The internals should be the exact same. I was considering a pdx for my sub amp for a while, but I really wanted to get the marine version, it looks so much nicer to me. But,it's hard to find the same deals on marine gear. If you found a good deal on a marine amp, buy it.


----------



## sublime_ac (Jun 30, 2009)

I have done three boat installs with car gear and no problems.. I would be cautious about placement regardless, you dont want ANY amp getting wet...


----------



## Ziggy (Nov 29, 2007)

In a boat environment, there's condensation issues as well -not just splash water.


----------



## Lanson (Jan 9, 2007)

Looks like a lot of marine grade stuff uses glass epoxy boards, which may be more resilient to corrosion.


----------



## sublime_ac (Jun 30, 2009)

fourthmeal said:


> Looks like a lot of marine grade stuff uses glass epoxy boards, which may be more resilient to corrosion.

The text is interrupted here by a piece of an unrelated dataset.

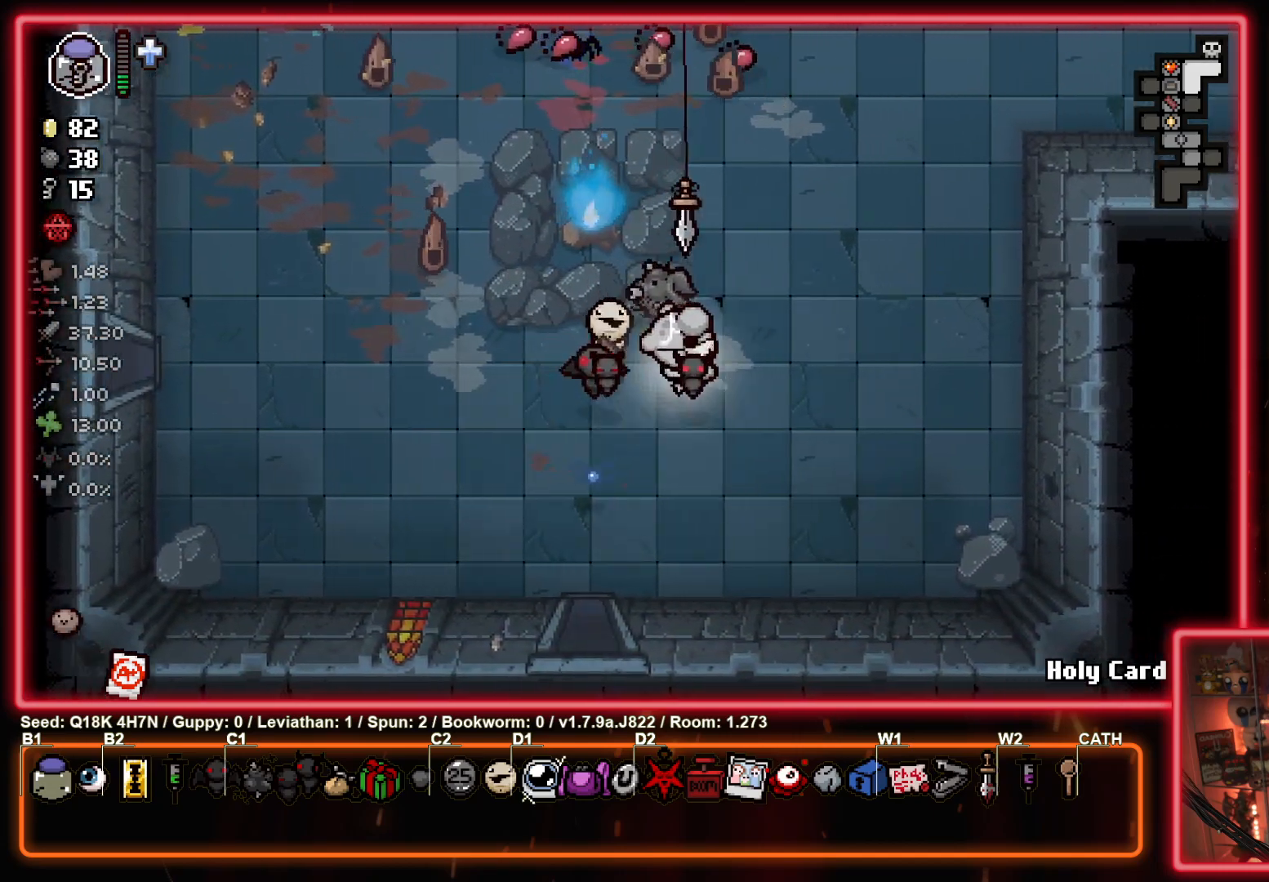
{"buttons": [], "left_stick": "center", "events": [[350, "left_stick", "center"]]}
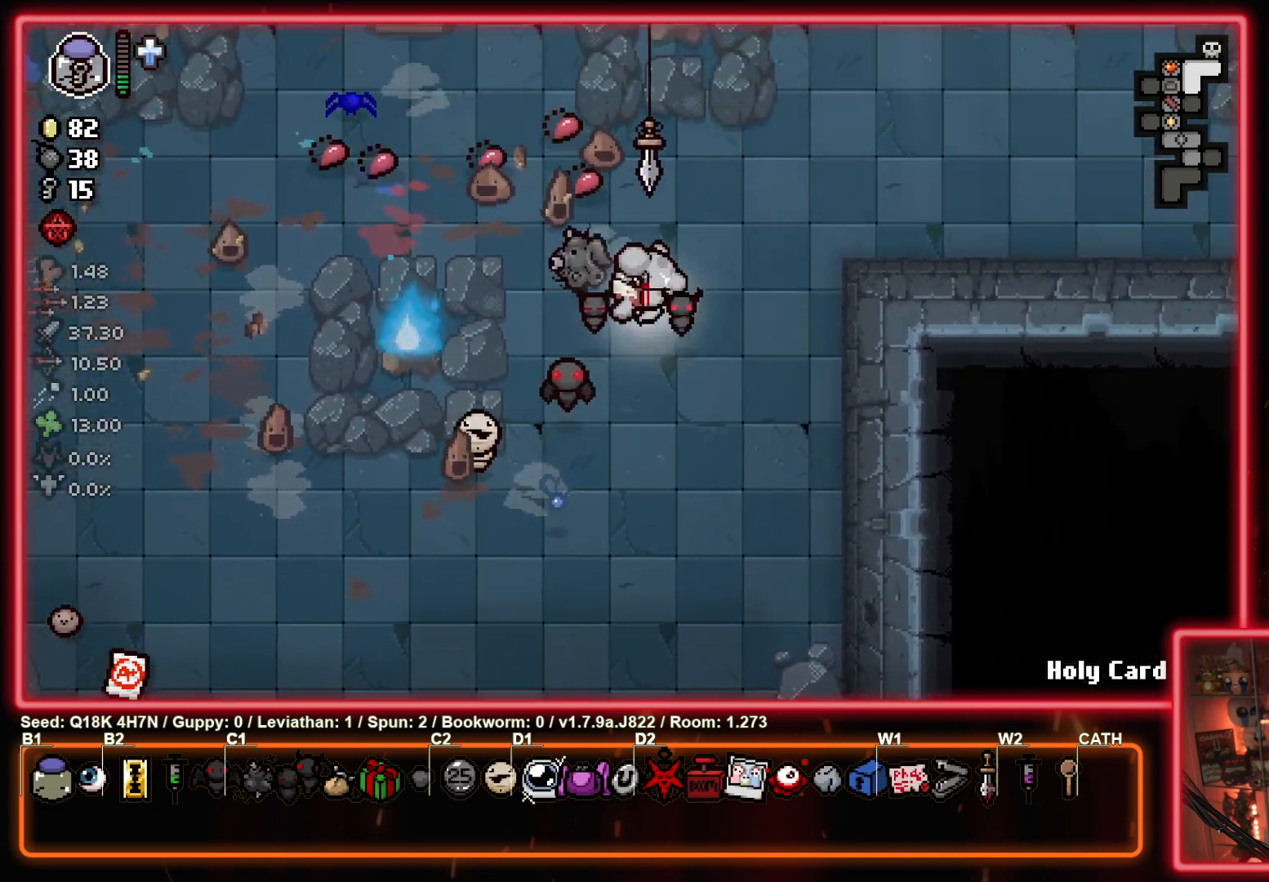
{"buttons": [], "left_stick": "center", "events": []}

Car audio gear is designed for moisture as well, the stuff is in a car for christ's sake.. I never had a problem with my boat installs, but placement of the gear to avoid moisture as much as possible along with the fact that the owners of these boats were meticulous boat owners that kept them clean / dry as possible helped I am sure.

Here is a boat version of the arc mini to check out:

http://www.wetsounds.com/pages/products/SYNMICRO.html


----------



## bikerider (Dec 28, 2008)

I use a Cadence marine amp (SQA-4) in my car, no issues whatsoever. It is identical to the "car" version of the same amp except for cosmetics (white/silver to match boats) and the sealed board. I don't care about the cosmetics since no one sees it in the trunk. Plus for $80 I think it is a fine value in a 60X4 amp.


----------



## SPAZ (Jan 7, 2009)

My cousin has been using car audio stuff on his boat for 10 years now and never a problem. Car audio is basically the same as marine only cheaper.


----------



## chad (Jun 30, 2005)

here ya go....



chad said:


> This may have been asked before but the marine amps... what's the primary differences?





msmith said:


> As for the marine amps... powdercoated heat sinks (instead of anodyzed), aluminum end plates and bottom plates (instead of steel), stainless-steel hardware (instead of steel). Other than that, they are the same.


----------



## boostedturbotom (Apr 18, 2009)

I know its a oldie post but I'm also in the same situation and was interested in spraying a car amp for marine use ? Any updates I really rather stay away from spending the extra dough on marine amp if I can get away with marinizing a car amp , also xtra dough were in need for sweet marine JL 7.7 let me know ... Thx !


----------